(Underwater pontoon launch of K-15)
Around a fortnight from today, the fueled up INS Aridhaman, the second nuclear-powered ballistic missile-firing submarine will be officially commissioned into the Indian Navy. It will be the pleasant duty of the new Defence Minister Nirmala Sitharaman to actually break a coconut — not a champagne bottle — on the hull of the SSBN.
The Aridhaman too is an Arihant-class boat but with more onboard firepower — 8 vertical launch tubes for the 1,500 km range K-15 and 2,500km range K-4 Mk-1 (seaborne Agni-III) missiles — with the 5,000km range K-5 Mk-II (seaborne Agni-V) missile under development but coming up fast. The weapon mix will of course be determined by the aim of the nuclear counter-strike mission. In comparison, Arihant carries, besides the K-15, also the K-4 — but has available only 4 missile silos aft of the conning tower.
In fact, the Indian Arihant-class SSBN seems far larger and more powerful than advertised by the government or the navy. It looks like the Arihant displaces some 8,000 tonnes as against its publicized tonnage of 6,000 tonnes. The follow-on sub — Aridhaman and the two other SSBNs in this class are larger still.
Naturally, this sort of tonnage cannot be pushed by a relatively puny 90MW miniaturized light water reactor. Matching the displacement with the power plant would put the latter at anywhere between 120MW-150MW for the Arihant, and nearer to 200MW for the Aridhaman.
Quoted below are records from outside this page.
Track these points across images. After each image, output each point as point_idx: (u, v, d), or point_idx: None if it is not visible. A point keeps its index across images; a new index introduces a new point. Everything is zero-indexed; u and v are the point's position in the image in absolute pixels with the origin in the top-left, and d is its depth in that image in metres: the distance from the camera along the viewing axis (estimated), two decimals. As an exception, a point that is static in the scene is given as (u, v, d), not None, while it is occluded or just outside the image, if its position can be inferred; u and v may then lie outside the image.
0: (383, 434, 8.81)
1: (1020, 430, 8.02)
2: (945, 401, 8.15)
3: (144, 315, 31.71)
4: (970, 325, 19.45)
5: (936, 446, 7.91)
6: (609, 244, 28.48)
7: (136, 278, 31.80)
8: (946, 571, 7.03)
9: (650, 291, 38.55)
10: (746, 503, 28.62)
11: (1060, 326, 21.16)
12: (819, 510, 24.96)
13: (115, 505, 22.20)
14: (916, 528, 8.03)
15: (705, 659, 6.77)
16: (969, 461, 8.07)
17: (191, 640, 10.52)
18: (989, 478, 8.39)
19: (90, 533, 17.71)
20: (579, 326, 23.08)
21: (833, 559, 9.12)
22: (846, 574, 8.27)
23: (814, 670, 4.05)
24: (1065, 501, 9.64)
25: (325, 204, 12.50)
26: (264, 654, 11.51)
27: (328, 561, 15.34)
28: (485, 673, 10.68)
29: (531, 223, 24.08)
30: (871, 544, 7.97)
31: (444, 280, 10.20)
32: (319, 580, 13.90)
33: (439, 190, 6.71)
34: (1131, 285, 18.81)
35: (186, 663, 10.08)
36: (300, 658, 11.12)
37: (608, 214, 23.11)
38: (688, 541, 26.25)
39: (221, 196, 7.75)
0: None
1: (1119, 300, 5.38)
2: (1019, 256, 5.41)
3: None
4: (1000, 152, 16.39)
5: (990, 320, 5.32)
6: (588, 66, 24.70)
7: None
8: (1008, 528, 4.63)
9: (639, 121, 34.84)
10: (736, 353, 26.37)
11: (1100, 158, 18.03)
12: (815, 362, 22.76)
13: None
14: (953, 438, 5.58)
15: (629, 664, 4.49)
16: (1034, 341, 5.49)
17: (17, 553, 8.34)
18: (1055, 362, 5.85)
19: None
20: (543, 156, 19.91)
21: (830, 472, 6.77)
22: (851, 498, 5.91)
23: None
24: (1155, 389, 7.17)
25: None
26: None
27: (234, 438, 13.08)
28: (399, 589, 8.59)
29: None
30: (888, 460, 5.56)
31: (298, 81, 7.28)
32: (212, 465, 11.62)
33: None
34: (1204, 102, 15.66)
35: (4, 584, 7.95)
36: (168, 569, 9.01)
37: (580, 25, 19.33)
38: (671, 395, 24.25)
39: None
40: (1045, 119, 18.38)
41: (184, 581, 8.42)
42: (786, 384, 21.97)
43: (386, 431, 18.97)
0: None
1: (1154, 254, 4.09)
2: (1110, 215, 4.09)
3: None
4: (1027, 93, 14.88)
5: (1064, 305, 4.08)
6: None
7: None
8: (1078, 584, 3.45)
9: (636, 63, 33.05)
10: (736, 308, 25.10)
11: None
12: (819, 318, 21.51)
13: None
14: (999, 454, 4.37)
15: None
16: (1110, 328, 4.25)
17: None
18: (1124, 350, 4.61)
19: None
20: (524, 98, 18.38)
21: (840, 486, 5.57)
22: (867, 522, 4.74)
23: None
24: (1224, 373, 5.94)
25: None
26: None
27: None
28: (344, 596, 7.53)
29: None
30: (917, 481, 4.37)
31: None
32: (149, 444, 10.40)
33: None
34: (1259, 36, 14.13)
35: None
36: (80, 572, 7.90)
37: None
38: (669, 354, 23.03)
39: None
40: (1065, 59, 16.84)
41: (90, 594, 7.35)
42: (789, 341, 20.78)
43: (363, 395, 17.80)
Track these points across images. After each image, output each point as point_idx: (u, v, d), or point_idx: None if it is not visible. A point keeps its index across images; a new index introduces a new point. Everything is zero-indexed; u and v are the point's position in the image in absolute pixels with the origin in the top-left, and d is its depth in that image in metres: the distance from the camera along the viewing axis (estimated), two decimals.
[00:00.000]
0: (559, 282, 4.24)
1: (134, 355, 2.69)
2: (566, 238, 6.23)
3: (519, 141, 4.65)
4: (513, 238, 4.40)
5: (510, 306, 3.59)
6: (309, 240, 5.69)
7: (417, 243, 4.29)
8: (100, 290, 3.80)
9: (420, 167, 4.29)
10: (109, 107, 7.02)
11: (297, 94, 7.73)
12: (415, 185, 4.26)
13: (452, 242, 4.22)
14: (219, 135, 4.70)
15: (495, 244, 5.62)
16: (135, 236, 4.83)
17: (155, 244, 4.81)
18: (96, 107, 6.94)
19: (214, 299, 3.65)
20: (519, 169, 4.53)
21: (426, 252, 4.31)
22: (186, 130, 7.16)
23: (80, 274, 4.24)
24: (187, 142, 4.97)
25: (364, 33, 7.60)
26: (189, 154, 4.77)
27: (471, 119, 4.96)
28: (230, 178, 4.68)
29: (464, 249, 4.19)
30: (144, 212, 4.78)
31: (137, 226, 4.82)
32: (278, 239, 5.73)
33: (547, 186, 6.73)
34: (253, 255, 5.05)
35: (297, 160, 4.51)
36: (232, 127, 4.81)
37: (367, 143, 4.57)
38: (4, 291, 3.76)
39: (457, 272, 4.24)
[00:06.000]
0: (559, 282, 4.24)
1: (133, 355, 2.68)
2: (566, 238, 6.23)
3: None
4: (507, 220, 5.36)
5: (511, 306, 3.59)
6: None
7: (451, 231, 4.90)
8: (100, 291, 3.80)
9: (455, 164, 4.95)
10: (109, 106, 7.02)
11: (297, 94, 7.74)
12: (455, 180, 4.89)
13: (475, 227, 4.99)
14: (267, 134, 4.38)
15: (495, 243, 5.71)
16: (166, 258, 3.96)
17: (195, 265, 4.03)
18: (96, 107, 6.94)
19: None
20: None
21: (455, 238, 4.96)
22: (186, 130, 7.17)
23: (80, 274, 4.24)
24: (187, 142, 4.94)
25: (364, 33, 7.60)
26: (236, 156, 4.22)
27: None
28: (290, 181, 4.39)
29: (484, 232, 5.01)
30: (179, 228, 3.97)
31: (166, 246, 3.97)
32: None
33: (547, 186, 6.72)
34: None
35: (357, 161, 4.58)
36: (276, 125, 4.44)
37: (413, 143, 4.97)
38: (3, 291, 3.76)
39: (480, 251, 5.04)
The SSBN would not have been possible — it must be gratefully admitted, without seminal help and assistance from Russia, which has been surprisingly forthcoming in parting with strategic technologies. Those in the Indian military enamoured of Western tech and imports, should sit down and enumerate what technologies the three armed services have actually received from the US and France before they begin yapping incessantly about the so-called mil high-tech Western countries supply and are prepared to part with in the future. If anybody in the GOI/MOD/armed services are even a little honest they will realize that the sole aim of Western govts and arms industries is to sell gullible 2nd rate states 2nd rate equipment dressed up with lots of bells and whistles to impress the yokels. And then the most critical tech will NOT be offered other than as “black box” technologies (even for the antiquated F-16!) . If it is anywhere near cutting edge hardware, such as the electro-magnetic aircraft launch system for carriers, it is made accessible to India only because their own services are finding it hard to absorb, cost-wise, and the govts and companies need a foreign buyer to amortize their R&D investments and to reduce the unit cost for their own militaries.
The EMALS on the USS Gerald Ford nuclear-powered aircraft carrier, for instance, costs the American Navy $3 billion. General Dynamics wants upwards of $5-$6 billion for each EMALS unit sold to, yea, the sucker primero — India. This while Washington has made it plain that the deal for it will not come with the nuclear reactor (required to generate the enormous power to needed to drive the EMALS) the Indian naval brass desperately desired. The alternative — EMALS with several GE LM 2500 gas turbine power packs, makes little sense.
As it is, aircraft carriers are dead in the water with supersonic cruise missiles such as the Brahmos. With hypersonic weapons coming soon large ships will become all the more vulnerable and, by and by, extinct. Not that any of this will deter the naval aviation types — most of them not surprisingly graduates of the US Naval War College. Except the US Navy with a ship strength of 370 bottoms and rising deploys as escort flotilla a minimum of 5-7 frigates/missile destroyers and 1-2 submarines pulling picket duty for each of its 11 carriers. Translate that into IN terms, and most of the capital ships will be not out there asserting presence, showing flag, doing sea control but protecting the carriers. Should MOD/GOI approve 3 aircraft carriers, it will mean 15-21 surface combatants and 3 or more subs pulling police duty for the carriers out of a strength of some 50 odd fighting ships and 20 submersibles (by 2025). It will be a bit like the hordes of police and NSG protecting our VVIP netas even as there are no police to spare for their main role — of keeping criminals off our streets and our throats. Moreover, carriers are impressive in peace time; in war they are, what, sitting ducks?